To-do item → Restate every entry verbatim; drop the pictures.

Document layout detection data:
- Opening Delimiter -
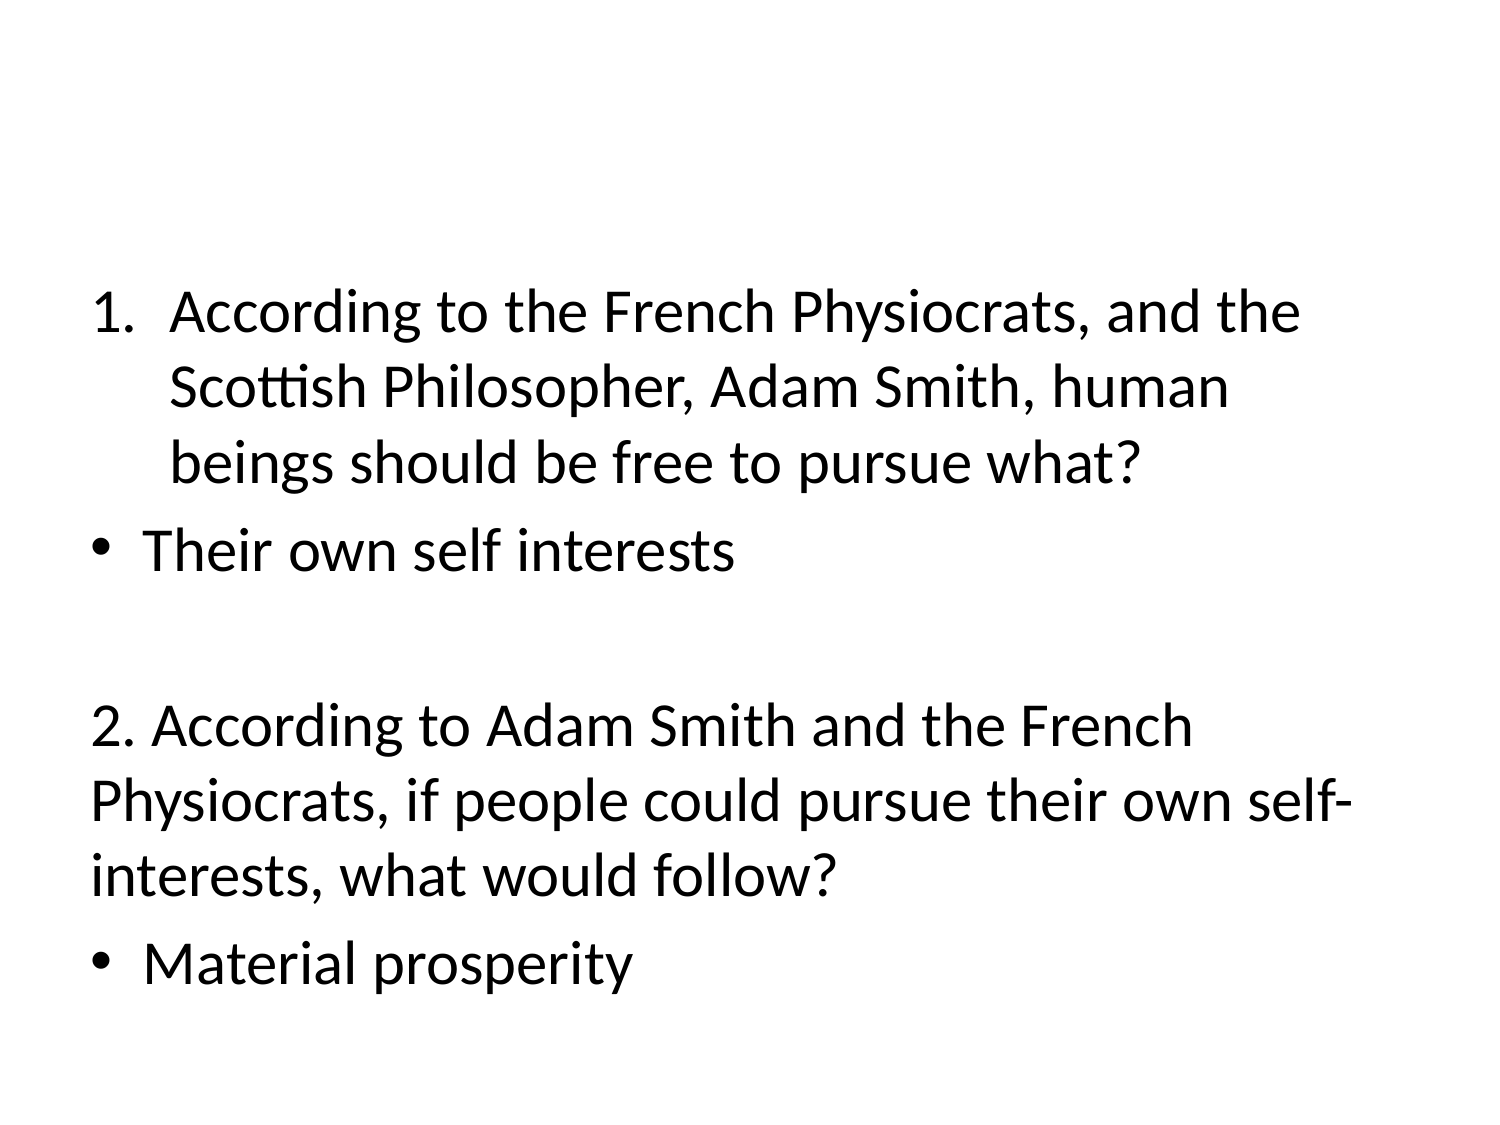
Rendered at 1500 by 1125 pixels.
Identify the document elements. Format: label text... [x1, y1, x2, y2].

list According to the French Physiocrats, and the Scottish Philosopher, Adam Smith, human beings should be free to pursue what? Their own self interests 2. According to Adam Smith and the French Physiocrats, if people could pursue their own self-interests, what would follow? Material prosperity [75, 262, 1425, 1005]
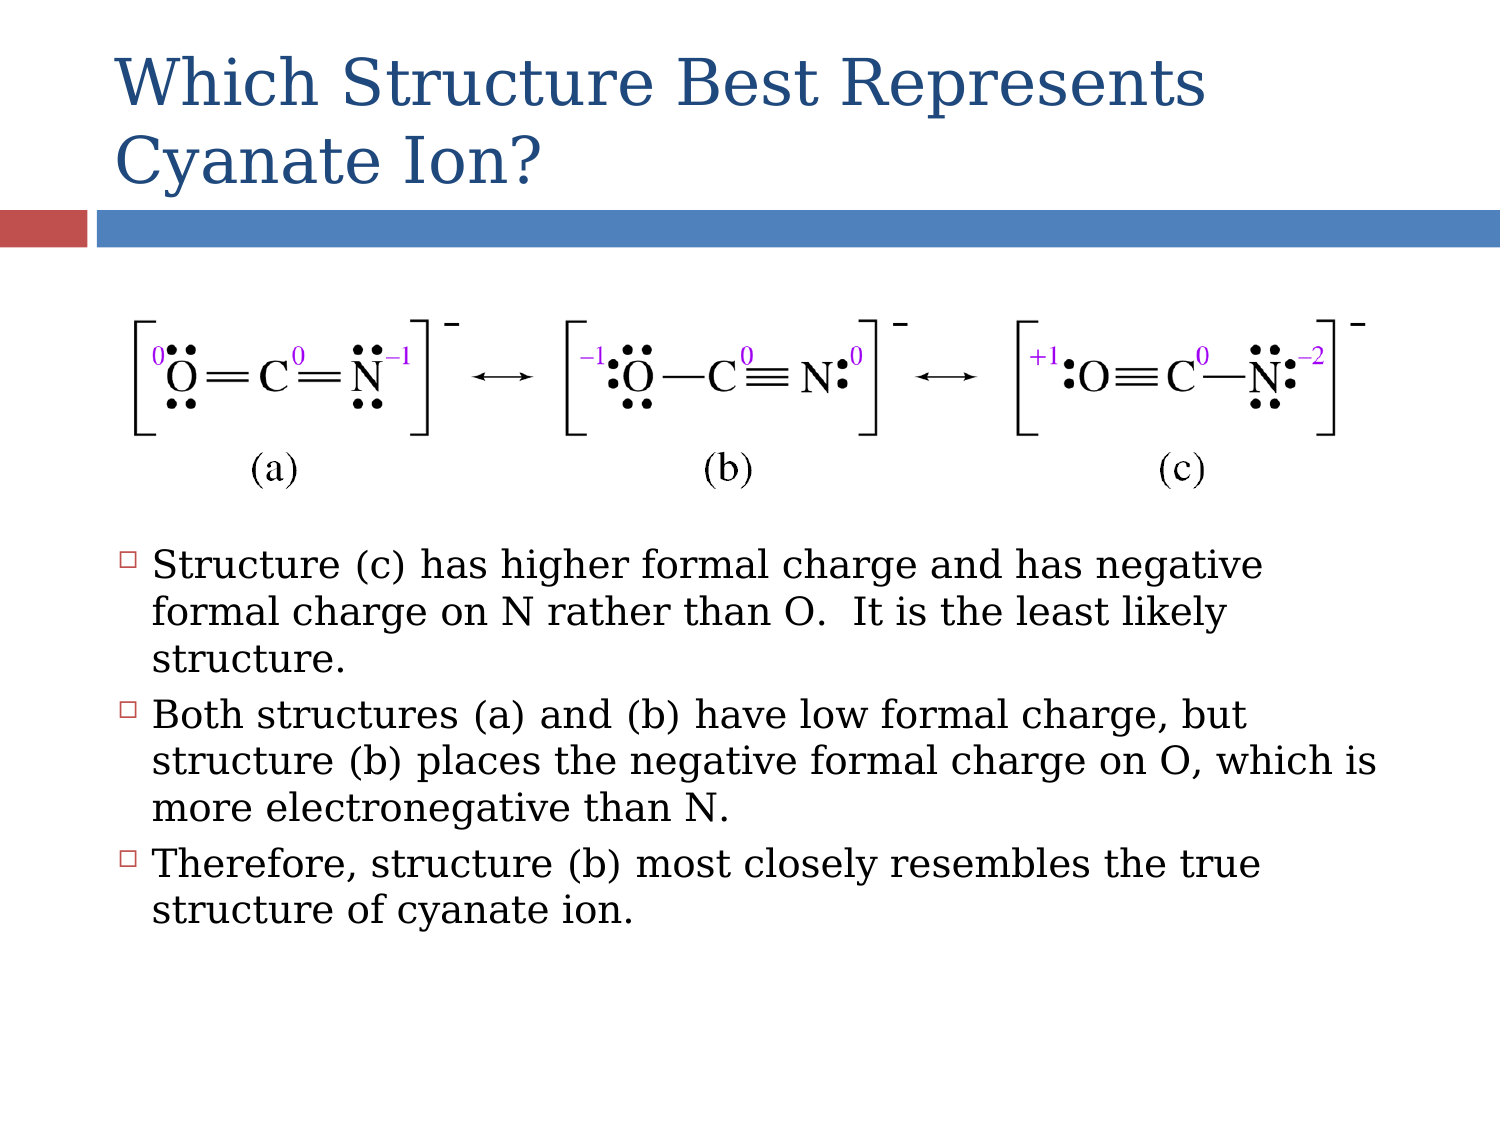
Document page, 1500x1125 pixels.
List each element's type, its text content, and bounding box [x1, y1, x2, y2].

list Structure (c) has higher formal charge and has negative formal charge on N rather than O. It is the least likely structure. Both structures (a) and (b) have low formal charge, but structure (b) places the negative formal charge on O, which is more electronegative than N. Therefore, structure (b) most closely resembles the true structure of cyanate ion. [103, 532, 1397, 940]
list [103, 307, 1394, 489]
text_box Which Structure Best Represents Cyanate Ion? [99, 37, 1438, 200]
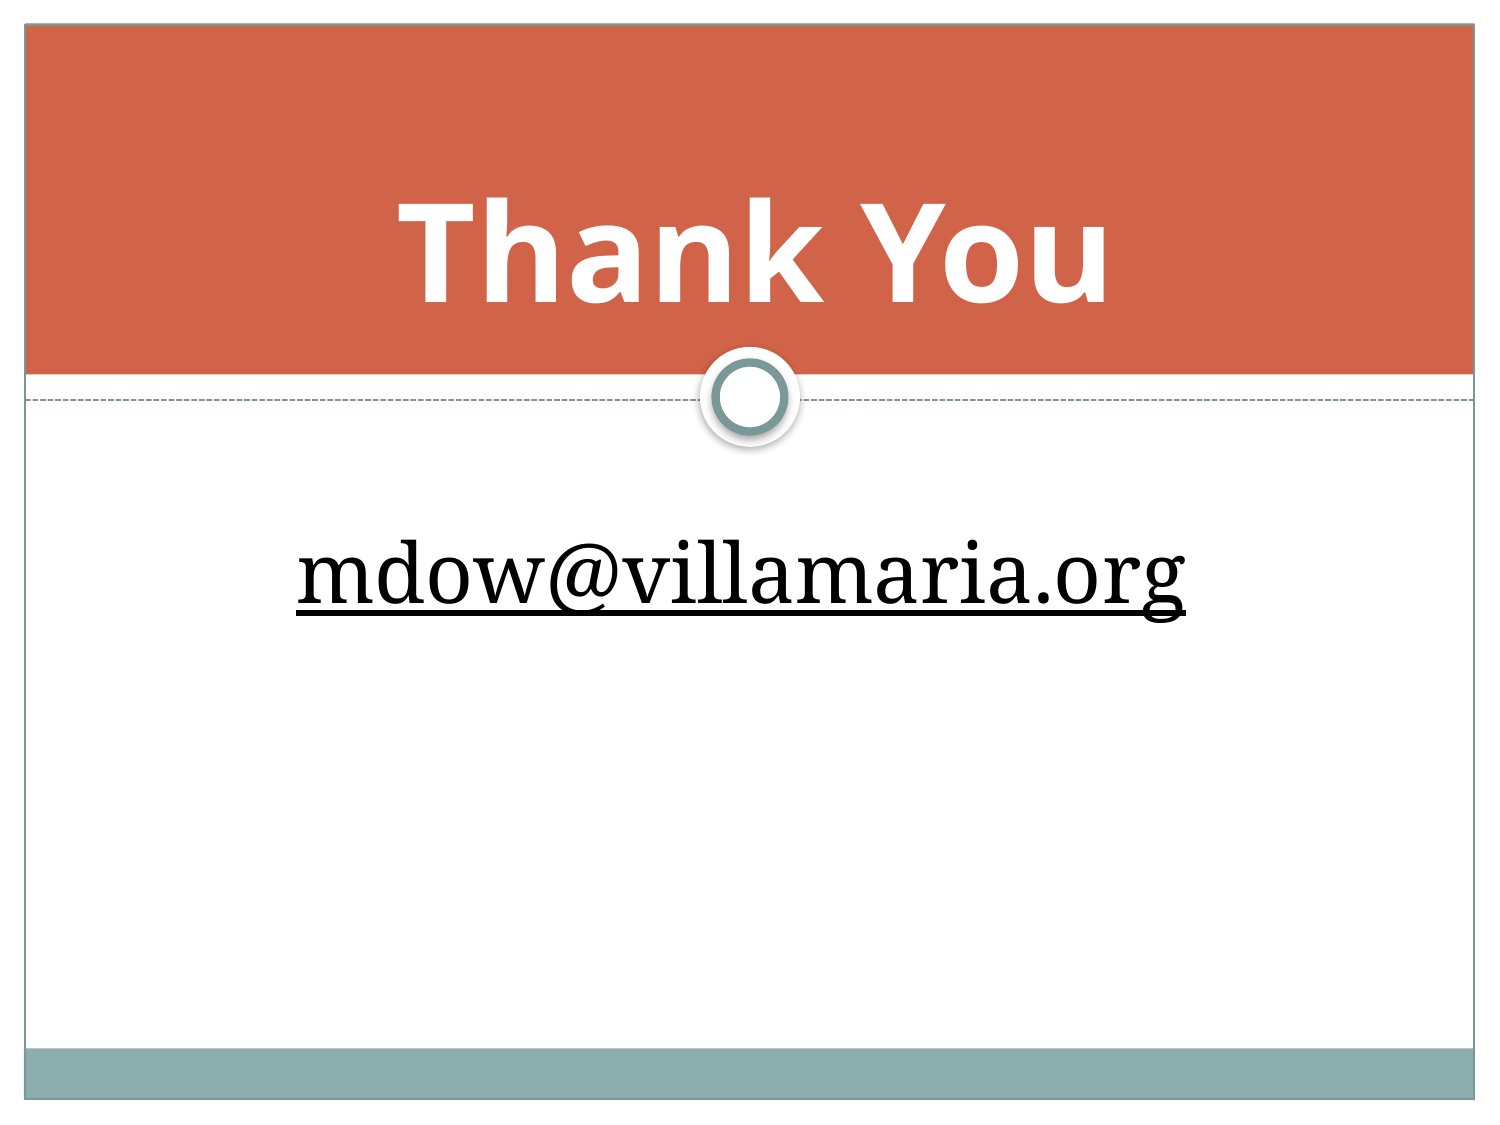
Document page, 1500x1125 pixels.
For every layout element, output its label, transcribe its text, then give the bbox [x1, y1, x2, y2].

text_box mdow@villamaria.org [281, 512, 1224, 641]
title Thank You [118, 87, 1394, 338]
- Closing Delimiter -
Solution for this exercise →
Rendered at 1500 by 1125 pixels.
Identify the document elements. Format: label text... [x1, y1, x2, y2].

list According to the French Physiocrats, and the Scottish Philosopher, Adam Smith, human beings should be free to pursue what? Their own self interests 2. According to Adam Smith and the French Physiocrats, if people could pursue their own self-interests, what would follow? Material prosperity [75, 262, 1425, 1005]
Document page, 1500x1125 pixels.
List each element's type, its text content, and bounding box [x1, y1, x2, y2].

list Structure (c) has higher formal charge and has negative formal charge on N rather than O. It is the least likely structure. Both structures (a) and (b) have low formal charge, but structure (b) places the negative formal charge on O, which is more electronegative than N. Therefore, structure (b) most closely resembles the true structure of cyanate ion. [103, 532, 1397, 940]
list [103, 307, 1394, 489]
text_box Which Structure Best Represents Cyanate Ion? [99, 37, 1438, 200]
Document page, 1500x1125 pixels.
For every layout element, output its label, transcribe its text, then give the bbox [x1, y1, x2, y2].

text_box mdow@villamaria.org [281, 512, 1224, 641]
title Thank You [118, 87, 1394, 338]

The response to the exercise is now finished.